● **Data under study**:
◆ ◆ ◆ ◆ ◆ ◆ ◆
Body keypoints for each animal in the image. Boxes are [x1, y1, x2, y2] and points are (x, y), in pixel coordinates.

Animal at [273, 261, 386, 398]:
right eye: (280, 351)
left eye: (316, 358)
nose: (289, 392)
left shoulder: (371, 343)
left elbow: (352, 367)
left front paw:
◆ ◆ ◆ ◆ ◆ ◆ ◆
● **Exercise details**:
Go through the data above and find the lines with the word "left". Copy each of those lines.

● **Response below**:
left eye: (316, 358)
left shoulder: (371, 343)
left elbow: (352, 367)
left front paw:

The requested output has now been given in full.